President Hu Jintao of China was warmly welcomed by President Barack Obama during an official visit to the U.S. and honored with a rare State Dinner while his visit presented an opportunity to expose the horrific human rights violations taking place in China today.

New Speaker of the House Republican John Boehner pressed Hu on forced abortion during a congressional leadership meeting stating: "When it comes to guaranteeing the freedom and dignity of all her citizens, including and especially the unborn, Chinese leaders have a responsibility to do better, and the United States has a responsibility to hold them to account."

U.S. Representatives Chris Smith and Frank Wolf hosted a press conference (Click here to watch the press conference on CSPAN) with prominent Chinese human rights activists who spoke for the millions imprisoned, tortured and killed by the repressive Chinese regime and gave testimony against China's population control policy.  According to Smith, "The Chinese government's one-child-per-couple policy, with its attendant horrors of forced abortion campaigns and rampant sex-selective abortion, is, in scope and seriousness, the worst human rights abuse - the worst gender crime - in the world today."

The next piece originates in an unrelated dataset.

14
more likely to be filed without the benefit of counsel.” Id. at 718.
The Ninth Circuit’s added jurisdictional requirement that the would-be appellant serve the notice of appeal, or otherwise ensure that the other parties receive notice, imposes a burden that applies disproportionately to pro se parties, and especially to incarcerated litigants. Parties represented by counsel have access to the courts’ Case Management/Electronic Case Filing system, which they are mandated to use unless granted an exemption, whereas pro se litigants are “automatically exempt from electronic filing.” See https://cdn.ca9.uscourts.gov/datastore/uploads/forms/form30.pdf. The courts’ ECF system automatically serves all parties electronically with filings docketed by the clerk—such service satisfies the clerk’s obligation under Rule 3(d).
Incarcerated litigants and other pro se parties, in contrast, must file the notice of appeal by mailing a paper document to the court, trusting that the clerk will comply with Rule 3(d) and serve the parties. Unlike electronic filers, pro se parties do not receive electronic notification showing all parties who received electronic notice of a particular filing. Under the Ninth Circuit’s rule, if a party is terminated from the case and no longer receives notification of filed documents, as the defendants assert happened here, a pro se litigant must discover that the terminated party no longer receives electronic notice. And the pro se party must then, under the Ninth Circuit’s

"Few people outside China understand what a massive and cruel system of social control the one-child policy entails. As the U.S. China Commission summarized, the system is 'marked by pervasive propaganda, mandatory monitoring of women's reproductive cycles, mandatory contraception, mandatory birth permits, coercive fines for failure to comply, and... forced sterilization and abortion'."  

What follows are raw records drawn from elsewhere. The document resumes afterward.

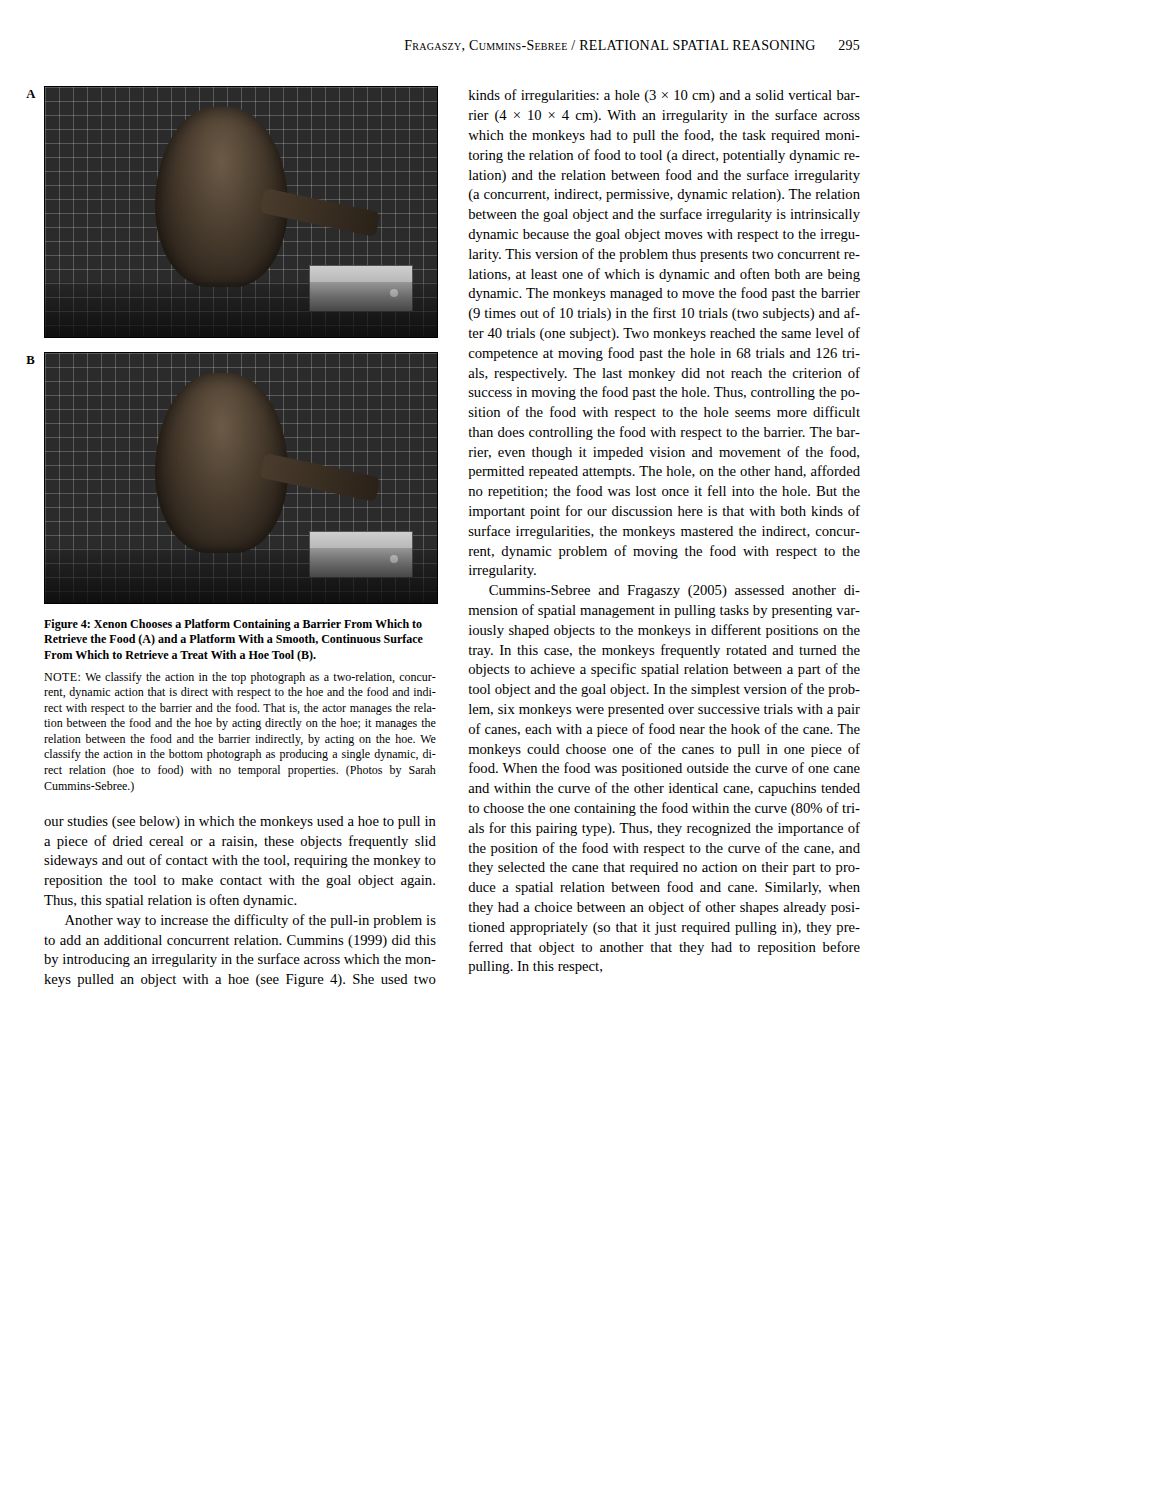Fragaszy, Cummins-Sebree / RELATIONAL SPATIAL REASONING295
A
B
Figure 4: Xenon Chooses a Platform Containing a Barrier From Which to Retrieve the Food (A) and a Platform With a Smooth, Continuous Surface From Which to Retrieve a Treat With a Hoe Tool (B). NOTE: We classify the action in the top photograph as a two-relation, concurrent, dynamic action that is direct with respect to the hoe and the food and indirect with respect to the barrier and the food. That is, the actor manages the relation between the food and the hoe by acting directly on the hoe; it manages the relation between the food and the barrier indirectly, by acting on the hoe. We classify the action in the bottom photograph as producing a single dynamic, direct relation (hoe to food) with no temporal properties. (Photos by Sarah Cummins-Sebree.)
our studies (see below) in which the monkeys used a hoe to pull in a piece of dried cereal or a raisin, these objects frequently slid sideways and out of contact with the tool, requiring the monkey to reposition the tool to make contact with the goal object again. Thus, this spatial relation is often dynamic.
Another way to increase the difficulty of the pull-in problem is to add an additional concurrent relation. Cummins (1999) did this by introducing an irregularity in the surface across which the monkeys pulled an object with a hoe (see Figure 4). She used two kinds of irregularities: a hole (3 × 10 cm) and a solid vertical barrier (4 × 10 × 4 cm). With an irregularity in the surface across which the monkeys had to pull the food, the task required monitoring the relation of food to tool (a direct, potentially dynamic relation) and the relation between food and the surface irregularity (a concurrent, indirect, permissive, dynamic relation). The relation between the goal object and the surface irregularity is intrinsically dynamic because the goal object moves with respect to the irregularity. This version of the problem thus presents two concurrent relations, at least one of which is dynamic and often both are being dynamic. The monkeys managed to move the food past the barrier (9 times out of 10 trials) in the first 10 trials (two subjects) and after 40 trials (one subject). Two monkeys reached the same level of competence at moving food past the hole in 68 trials and 126 trials, respectively. The last monkey did not reach the criterion of success in moving the food past the hole. Thus, controlling the position of the food with respect to the hole seems more difficult than does controlling the food with respect to the barrier. The barrier, even though it impeded vision and movement of the food, permitted repeated attempts. The hole, on the other hand, afforded no repetition; the food was lost once it fell into the hole. But the important point for our discussion here is that with both kinds of surface irregularities, the monkeys mastered the indirect, concurrent, dynamic problem of moving the food with respect to the irregularity.
Cummins-Sebree and Fragaszy (2005) assessed another dimension of spatial management in pulling tasks by presenting variously shaped objects to the monkeys in different positions on the tray. In this case, the monkeys frequently rotated and turned the objects to achieve a specific spatial relation between a part of the tool object and the goal object. In the simplest version of the problem, six monkeys were presented over successive trials with a pair of canes, each with a piece of food near the hook of the cane. The monkeys could choose one of the canes to pull in one piece of food. When the food was positioned outside the curve of one cane and within the curve of the other identical cane, capuchins tended to choose the one containing the food within the curve (80% of trials for this pairing type). Thus, they recognized the importance of the position of the food with respect to the curve of the cane, and they selected the cane that required no action on their part to produce a spatial relation between food and cane. Similarly, when they had a choice between an object of other shapes already positioned appropriately (so that it just required pulling in), they preferred that object to another that they had to reposition before pulling. In this respect,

The Chair of the House Foreign Affairs Committee, Congresswoman Ileana Ros-Lehtinen, presented President Hu with a list of concerns about human rights violations in China during the meeting in the US Capitol. Hu responsed on only one issue--forced abortion. According to Ros-Lehtinen, "Out of all of the issues I raised, the only one which received a response from Mr. Hu was my statement urging the end of China's forced abortion policy.  I was astonished when he insisted that such a policy does not exist."

Hu's denial of the practice of coerced abortion in enforcing the one child policy casts serious doubt on his credibility as global media coverage voiced the concerns of Chinese human rights advocates who exposed the brutality of China's population policy.

Reggie Littlejohn of Women's Rights Without Frontiers  condemned the violence of coerced abortion in China and former Tiananmen Square student leader Chai Ling made an impassioned plea for the end of the daily 35,000 coerced and forced abortions in China. Ling, founder of All Girls Allowed, was hopeful that more Americans would voice their opposition to the abuse inflicted on women in China and to the killing of baby girls through sex selective abortion and infanticide. These discriminatory practices result in the birth of 1.1 million more boys than girls each year. It is estimated that by 2020, 40 million Chinese men will not be able to find a wife.

 

Women's Rights Without Frontiers' stark and compelling video filmed inside China reveals women whose children were forcibly aborted because the pregnancies were unauthorized. President Hu should watch it and learn about the brutality inflicted upon Chinese women. In addition, the website of All Girls Allowed provides background and documentation on the one child policy including links to the Congressional-Executive Commission on China Annual Report 2010 which states: "In 2010, the Commission analyzed government reports from nine provinces that used the phrase ''by all means necessary'' (qian fang bai ji) to signify intensified enforcement measures and less restraint on officials who oversee coerced abortions."

 

Presidents Hu and Obama missed an opportunity for a serious human rights discussion with human rights defenders such as Chai Ling, Harry Wu of the Laogai Research Foundation and Bob Fu of ChinaAid that would have addressed the need to rescue Chinese women from the terror they endure at the hands of China's population police.